TASK DESCRIPTION — Copy out the records from the start through the line that contains "latitude: 34.5445", keeping every line the same.

-- start SUPPLIED INFORMATION --

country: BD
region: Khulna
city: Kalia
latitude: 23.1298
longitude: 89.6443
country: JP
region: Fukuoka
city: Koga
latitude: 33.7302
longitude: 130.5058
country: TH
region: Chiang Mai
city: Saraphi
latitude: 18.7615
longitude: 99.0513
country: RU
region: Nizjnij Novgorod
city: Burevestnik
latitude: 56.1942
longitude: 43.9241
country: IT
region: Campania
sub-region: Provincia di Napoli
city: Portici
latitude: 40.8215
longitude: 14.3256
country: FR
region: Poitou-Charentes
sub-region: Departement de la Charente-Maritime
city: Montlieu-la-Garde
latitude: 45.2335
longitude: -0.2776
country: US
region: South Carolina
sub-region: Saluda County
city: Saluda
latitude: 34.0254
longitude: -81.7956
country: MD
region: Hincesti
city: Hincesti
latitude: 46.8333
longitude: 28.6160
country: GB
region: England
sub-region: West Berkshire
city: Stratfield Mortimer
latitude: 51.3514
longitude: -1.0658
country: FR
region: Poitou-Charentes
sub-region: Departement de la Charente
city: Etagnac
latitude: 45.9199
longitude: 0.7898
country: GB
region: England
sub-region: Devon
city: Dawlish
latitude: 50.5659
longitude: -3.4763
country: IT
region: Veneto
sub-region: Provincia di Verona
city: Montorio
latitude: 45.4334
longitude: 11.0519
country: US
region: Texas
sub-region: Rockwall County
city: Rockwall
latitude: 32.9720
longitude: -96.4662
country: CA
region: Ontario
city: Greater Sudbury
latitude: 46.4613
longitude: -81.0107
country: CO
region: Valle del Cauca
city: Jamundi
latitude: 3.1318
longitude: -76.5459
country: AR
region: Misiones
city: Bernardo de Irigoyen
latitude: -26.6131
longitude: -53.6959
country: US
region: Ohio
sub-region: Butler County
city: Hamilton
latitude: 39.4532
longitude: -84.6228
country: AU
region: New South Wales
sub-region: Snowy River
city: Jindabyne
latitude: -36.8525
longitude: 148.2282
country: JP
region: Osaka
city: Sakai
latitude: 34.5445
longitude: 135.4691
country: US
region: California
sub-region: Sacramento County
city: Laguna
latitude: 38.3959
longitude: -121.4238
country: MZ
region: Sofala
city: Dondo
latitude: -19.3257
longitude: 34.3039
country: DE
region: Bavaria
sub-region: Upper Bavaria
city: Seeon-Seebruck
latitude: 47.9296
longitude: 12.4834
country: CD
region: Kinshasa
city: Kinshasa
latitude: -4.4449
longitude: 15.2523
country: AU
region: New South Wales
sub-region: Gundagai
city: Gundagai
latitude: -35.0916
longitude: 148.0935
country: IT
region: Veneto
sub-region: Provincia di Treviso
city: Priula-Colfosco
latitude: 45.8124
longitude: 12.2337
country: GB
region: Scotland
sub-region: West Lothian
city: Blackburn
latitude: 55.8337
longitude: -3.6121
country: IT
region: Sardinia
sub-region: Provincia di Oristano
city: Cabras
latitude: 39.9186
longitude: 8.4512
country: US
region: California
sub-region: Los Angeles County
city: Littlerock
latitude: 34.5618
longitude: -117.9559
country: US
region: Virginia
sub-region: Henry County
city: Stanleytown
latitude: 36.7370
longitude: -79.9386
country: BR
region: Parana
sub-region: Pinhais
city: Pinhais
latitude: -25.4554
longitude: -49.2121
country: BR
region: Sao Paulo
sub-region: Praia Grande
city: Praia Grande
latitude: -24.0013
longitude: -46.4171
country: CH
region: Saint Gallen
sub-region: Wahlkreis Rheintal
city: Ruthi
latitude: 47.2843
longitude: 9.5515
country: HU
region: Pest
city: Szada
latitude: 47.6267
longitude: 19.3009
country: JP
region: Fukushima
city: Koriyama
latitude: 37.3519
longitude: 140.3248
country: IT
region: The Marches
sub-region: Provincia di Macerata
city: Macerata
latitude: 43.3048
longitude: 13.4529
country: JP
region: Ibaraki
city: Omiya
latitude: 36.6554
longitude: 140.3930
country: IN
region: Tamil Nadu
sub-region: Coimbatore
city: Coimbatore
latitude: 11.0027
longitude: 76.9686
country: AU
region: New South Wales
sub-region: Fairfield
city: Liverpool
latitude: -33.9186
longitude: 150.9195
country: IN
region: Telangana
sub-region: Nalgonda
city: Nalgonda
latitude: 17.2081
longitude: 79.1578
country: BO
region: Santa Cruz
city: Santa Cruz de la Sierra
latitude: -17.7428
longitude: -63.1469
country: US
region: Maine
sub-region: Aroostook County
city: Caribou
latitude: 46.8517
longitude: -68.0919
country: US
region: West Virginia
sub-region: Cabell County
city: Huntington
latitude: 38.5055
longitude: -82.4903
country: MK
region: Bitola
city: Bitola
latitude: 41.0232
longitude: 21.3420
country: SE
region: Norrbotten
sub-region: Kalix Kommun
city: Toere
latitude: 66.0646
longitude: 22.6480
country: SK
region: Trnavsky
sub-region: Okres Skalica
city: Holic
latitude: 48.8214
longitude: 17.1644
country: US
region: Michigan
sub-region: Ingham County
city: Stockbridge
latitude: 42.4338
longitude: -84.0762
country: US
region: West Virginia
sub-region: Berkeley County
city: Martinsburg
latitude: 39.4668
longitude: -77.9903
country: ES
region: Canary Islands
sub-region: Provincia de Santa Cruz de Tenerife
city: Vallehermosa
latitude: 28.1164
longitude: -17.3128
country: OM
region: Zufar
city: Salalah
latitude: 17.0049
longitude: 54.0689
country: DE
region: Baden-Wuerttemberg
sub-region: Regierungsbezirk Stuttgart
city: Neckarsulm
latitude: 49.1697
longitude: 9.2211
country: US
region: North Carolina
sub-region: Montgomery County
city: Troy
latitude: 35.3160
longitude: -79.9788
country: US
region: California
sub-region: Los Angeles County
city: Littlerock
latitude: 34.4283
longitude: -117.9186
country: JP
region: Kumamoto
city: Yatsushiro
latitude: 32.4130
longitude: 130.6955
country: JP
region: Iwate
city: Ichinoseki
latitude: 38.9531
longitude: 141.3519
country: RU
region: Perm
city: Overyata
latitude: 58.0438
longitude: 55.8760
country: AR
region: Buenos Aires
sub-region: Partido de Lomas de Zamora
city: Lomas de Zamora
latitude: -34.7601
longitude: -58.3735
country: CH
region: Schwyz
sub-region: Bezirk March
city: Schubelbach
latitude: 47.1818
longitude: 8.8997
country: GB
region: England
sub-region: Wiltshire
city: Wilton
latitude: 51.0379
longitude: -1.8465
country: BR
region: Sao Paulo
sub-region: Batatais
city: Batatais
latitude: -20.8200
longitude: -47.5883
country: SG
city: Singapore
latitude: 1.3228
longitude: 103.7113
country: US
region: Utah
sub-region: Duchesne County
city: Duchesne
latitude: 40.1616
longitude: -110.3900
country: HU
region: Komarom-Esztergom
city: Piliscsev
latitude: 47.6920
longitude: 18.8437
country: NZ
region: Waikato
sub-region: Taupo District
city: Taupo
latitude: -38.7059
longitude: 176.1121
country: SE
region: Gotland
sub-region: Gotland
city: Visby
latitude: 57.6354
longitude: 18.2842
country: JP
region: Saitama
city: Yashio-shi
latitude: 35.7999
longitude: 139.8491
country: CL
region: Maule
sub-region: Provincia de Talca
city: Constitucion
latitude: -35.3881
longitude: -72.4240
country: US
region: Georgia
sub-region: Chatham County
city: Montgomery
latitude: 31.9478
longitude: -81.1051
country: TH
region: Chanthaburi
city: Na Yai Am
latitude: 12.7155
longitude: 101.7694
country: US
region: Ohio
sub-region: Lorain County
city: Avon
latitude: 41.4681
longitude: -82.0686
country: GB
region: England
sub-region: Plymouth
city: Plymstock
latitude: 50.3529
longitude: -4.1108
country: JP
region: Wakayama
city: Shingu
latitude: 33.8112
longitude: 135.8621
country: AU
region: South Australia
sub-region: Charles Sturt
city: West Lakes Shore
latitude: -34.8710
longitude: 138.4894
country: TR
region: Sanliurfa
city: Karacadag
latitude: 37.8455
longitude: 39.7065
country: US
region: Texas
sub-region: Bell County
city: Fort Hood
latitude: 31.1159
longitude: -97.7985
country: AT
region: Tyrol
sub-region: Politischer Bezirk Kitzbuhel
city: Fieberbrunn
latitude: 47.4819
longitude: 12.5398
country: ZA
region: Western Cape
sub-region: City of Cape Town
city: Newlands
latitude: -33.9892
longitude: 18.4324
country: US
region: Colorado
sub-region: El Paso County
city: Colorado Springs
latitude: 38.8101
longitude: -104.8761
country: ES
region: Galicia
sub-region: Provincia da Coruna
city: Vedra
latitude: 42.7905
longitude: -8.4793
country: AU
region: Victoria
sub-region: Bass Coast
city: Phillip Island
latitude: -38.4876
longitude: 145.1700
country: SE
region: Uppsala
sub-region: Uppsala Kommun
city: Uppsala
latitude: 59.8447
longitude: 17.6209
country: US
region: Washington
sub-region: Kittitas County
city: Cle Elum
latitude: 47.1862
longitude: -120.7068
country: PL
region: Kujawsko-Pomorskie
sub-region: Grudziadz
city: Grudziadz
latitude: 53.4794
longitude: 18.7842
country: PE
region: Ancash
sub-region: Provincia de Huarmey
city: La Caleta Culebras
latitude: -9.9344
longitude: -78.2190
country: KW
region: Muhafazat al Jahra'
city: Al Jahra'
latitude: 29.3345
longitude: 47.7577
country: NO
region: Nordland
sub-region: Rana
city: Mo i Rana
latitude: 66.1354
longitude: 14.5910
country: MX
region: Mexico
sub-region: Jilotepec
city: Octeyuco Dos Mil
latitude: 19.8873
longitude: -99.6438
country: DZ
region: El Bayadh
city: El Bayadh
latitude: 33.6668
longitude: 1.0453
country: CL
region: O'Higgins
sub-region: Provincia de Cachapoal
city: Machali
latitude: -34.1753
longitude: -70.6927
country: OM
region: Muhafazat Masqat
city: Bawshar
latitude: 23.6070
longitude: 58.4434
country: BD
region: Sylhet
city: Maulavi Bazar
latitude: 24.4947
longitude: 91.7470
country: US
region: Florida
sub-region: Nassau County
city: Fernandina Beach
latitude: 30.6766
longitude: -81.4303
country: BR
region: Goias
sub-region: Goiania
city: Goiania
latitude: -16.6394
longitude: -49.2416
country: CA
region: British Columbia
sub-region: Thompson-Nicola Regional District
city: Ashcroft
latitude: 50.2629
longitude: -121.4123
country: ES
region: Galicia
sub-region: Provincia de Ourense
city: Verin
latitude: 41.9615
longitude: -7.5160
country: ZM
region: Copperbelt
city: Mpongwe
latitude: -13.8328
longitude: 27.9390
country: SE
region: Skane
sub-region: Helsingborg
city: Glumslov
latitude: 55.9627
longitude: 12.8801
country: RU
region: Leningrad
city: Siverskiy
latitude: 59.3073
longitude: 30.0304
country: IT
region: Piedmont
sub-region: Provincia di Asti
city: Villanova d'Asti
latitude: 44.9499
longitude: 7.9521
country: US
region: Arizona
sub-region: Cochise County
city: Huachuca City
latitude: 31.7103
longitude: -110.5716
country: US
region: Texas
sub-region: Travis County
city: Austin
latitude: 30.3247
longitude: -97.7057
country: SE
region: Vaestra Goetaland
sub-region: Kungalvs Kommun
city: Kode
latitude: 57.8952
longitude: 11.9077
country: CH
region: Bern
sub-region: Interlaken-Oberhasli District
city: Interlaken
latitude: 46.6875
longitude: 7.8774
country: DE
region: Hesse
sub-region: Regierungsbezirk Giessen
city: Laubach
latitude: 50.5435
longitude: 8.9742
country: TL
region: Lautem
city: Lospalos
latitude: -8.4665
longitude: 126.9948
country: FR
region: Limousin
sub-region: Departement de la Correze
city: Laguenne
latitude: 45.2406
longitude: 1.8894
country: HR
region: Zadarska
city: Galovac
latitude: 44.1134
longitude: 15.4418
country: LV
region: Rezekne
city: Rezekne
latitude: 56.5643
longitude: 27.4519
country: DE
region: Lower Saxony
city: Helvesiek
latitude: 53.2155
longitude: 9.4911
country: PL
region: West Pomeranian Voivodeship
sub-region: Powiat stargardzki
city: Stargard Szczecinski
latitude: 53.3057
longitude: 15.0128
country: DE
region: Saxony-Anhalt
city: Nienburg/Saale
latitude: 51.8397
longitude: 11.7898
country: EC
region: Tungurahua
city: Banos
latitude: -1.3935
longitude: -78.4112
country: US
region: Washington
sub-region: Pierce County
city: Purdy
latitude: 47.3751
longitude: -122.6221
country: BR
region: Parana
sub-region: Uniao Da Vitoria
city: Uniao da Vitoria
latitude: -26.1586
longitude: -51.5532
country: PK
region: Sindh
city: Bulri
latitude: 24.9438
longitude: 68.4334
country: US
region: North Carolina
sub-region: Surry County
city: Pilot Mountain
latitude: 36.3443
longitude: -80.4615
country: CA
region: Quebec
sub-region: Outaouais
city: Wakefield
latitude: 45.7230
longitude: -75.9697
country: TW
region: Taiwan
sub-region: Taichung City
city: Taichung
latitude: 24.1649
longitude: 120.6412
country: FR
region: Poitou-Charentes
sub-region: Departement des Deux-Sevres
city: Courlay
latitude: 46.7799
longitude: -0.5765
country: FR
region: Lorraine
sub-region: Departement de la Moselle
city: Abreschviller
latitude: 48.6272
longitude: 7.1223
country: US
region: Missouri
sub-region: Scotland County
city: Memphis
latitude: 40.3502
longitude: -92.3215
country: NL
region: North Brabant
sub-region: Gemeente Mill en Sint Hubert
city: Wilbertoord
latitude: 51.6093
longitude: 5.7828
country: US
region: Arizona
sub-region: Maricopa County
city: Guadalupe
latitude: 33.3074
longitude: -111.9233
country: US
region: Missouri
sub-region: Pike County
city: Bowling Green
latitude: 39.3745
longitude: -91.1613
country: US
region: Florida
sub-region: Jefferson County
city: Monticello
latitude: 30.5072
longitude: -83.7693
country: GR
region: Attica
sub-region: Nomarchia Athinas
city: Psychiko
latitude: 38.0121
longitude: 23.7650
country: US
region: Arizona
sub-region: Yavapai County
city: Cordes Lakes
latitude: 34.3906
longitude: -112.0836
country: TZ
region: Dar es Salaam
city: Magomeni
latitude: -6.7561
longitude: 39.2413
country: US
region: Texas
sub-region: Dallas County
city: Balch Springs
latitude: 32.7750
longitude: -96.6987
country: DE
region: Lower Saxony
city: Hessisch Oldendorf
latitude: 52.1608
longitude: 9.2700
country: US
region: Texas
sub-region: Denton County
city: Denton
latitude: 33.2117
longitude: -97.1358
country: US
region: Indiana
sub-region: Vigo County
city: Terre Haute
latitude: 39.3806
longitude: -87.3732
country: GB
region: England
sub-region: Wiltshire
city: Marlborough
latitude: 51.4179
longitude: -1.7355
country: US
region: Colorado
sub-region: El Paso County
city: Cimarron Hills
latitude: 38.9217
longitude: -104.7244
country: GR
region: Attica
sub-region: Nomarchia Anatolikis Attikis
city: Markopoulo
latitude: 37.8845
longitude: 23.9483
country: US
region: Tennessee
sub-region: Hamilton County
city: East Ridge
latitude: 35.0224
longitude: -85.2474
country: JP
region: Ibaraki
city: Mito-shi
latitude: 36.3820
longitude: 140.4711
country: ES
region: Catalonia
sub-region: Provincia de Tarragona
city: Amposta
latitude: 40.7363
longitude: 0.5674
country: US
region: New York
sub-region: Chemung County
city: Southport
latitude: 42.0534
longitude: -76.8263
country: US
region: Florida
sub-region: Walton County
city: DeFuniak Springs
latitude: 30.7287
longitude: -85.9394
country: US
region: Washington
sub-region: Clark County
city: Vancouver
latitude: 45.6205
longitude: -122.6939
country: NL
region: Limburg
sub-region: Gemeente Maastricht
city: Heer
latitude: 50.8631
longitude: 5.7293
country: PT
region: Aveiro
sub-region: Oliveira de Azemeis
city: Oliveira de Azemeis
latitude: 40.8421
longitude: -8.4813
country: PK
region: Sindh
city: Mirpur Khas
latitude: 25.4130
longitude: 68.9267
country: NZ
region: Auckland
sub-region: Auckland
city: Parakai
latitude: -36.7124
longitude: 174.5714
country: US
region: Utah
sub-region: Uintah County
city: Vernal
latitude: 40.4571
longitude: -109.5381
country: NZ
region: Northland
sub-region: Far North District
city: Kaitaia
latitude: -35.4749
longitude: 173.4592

-- end SUPPLIED INFORMATION --

RESPONSE TO THE EXERCISE —
country: BD
region: Khulna
city: Kalia
latitude: 23.1298
longitude: 89.6443
country: JP
region: Fukuoka
city: Koga
latitude: 33.7302
longitude: 130.5058
country: TH
region: Chiang Mai
city: Saraphi
latitude: 18.7615
longitude: 99.0513
country: RU
region: Nizjnij Novgorod
city: Burevestnik
latitude: 56.1942
longitude: 43.9241
country: IT
region: Campania
sub-region: Provincia di Napoli
city: Portici
latitude: 40.8215
longitude: 14.3256
country: FR
region: Poitou-Charentes
sub-region: Departement de la Charente-Maritime
city: Montlieu-la-Garde
latitude: 45.2335
longitude: -0.2776
country: US
region: South Carolina
sub-region: Saluda County
city: Saluda
latitude: 34.0254
longitude: -81.7956
country: MD
region: Hincesti
city: Hincesti
latitude: 46.8333
longitude: 28.6160
country: GB
region: England
sub-region: West Berkshire
city: Stratfield Mortimer
latitude: 51.3514
longitude: -1.0658
country: FR
region: Poitou-Charentes
sub-region: Departement de la Charente
city: Etagnac
latitude: 45.9199
longitude: 0.7898
country: GB
region: England
sub-region: Devon
city: Dawlish
latitude: 50.5659
longitude: -3.4763
country: IT
region: Veneto
sub-region: Provincia di Verona
city: Montorio
latitude: 45.4334
longitude: 11.0519
country: US
region: Texas
sub-region: Rockwall County
city: Rockwall
latitude: 32.9720
longitude: -96.4662
country: CA
region: Ontario
city: Greater Sudbury
latitude: 46.4613
longitude: -81.0107
country: CO
region: Valle del Cauca
city: Jamundi
latitude: 3.1318
longitude: -76.5459
country: AR
region: Misiones
city: Bernardo de Irigoyen
latitude: -26.6131
longitude: -53.6959
country: US
region: Ohio
sub-region: Butler County
city: Hamilton
latitude: 39.4532
longitude: -84.6228
country: AU
region: New South Wales
sub-region: Snowy River
city: Jindabyne
latitude: -36.8525
longitude: 148.2282
country: JP
region: Osaka
city: Sakai
latitude: 34.5445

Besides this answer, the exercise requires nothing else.